金玲衝他翻了個白眼,也沒計較對方又順走她一條手帕,拉著他往樹蔭下走了走:“有時候都懷疑你是真的傻了,站在日頭底下等,也不怕中了暑熱。”
李怡順從地被她的小手拉著走,臉上帶著柔和溫馴的笑容,順手拿走了金玲手裡的籃子。
裡麵滿是香燭裱紙,一路提過來壓得金玲手腕都有些紅了。
“我也沒有等很久,隻是一路走過來難免出些汗。”
金玲抿了下嘴,看了眼他額頭的汗水不置可否,又將話題拉了回來:“所以今天是怎麼了,我瞧著殿下似乎有些悶悶不樂。”
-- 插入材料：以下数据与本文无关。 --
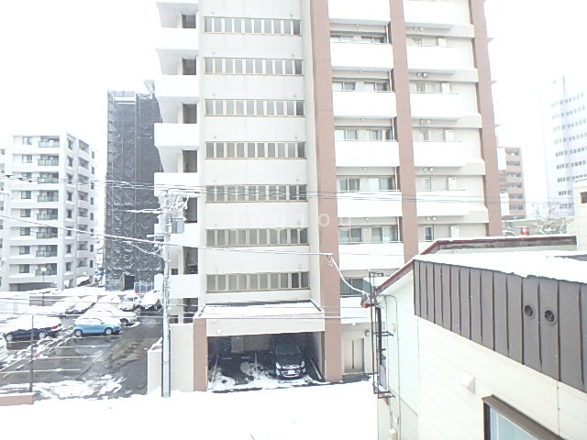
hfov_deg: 79.0
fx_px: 356
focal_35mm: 21
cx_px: 294
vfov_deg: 63.4
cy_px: 220
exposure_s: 1/250
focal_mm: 3.7
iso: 250
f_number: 3.5
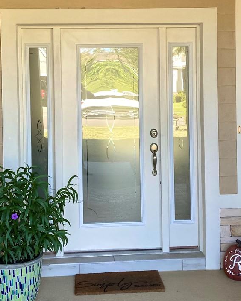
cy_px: 98
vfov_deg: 30.2
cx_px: 136
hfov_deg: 24.6
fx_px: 553
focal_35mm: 62
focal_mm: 3.99
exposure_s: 1/120
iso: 25
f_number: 1.8
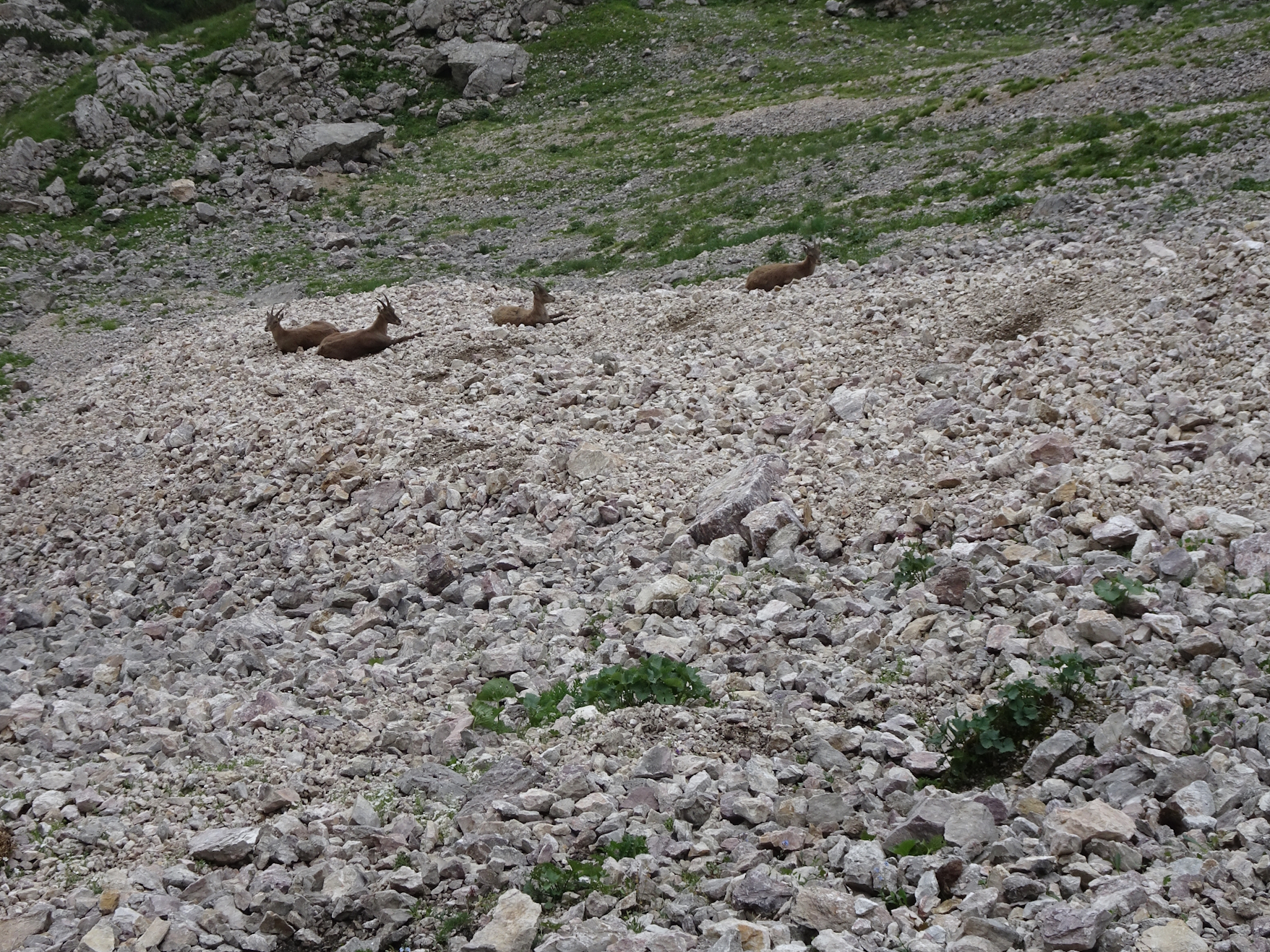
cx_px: 592
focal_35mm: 59
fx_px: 2165
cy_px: 449
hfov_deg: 32.7
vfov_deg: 24.8
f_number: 4.5
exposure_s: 1/400
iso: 80
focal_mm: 9.18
李怡還待再扯開話題,可看著金玲清冷冷洞悉一切的目光,強撐起來的笑容再也掛不住了:“果然什麼都瞞不過金玲。今天……太皇太後將母妃叫了過去。對她……”
“好一番羞辱!”
李怡的雙眼充滿了痛苦和自責,這麼多年母妃為了他受儘太皇太後的刁難,他們母子一退再退,可換來的卻是對方變本加厲的折辱作踐!
他已經忍無可忍了!
“殿下已經有了決策。”金玲說得篤定,不僅是因為劇情,更因為這將近一年的相處,她明白對方並不是一個坐以待斃的人。
“是!”李怡看著金玲的眼睛閃閃發亮,他知道這個世上最懂他的人不是將他養育長大的母妃,也不是曾經幫助過他的阮司珍、劉三好、高顯揚,而是曾與他月下相約,與他陽花定情的——
姚金玲。
雖然不曾明說,但他早已認定兩人情深相許。這次他離宮正是想問金玲,願不願意與他一同離開。
還沒等他開口,就見門後突然轉出來一個人:“金玲,尚宮大人召集各房女史去議廳開會呢。”
金玲轉頭一看,不是三好還能是誰。當下匆匆與李怡道彆,叮囑他凡事要以保全自己為上,這才急忙離開。
徒留李怡一人,站在空空的神廟前,默默不語,良久才自嘲一笑。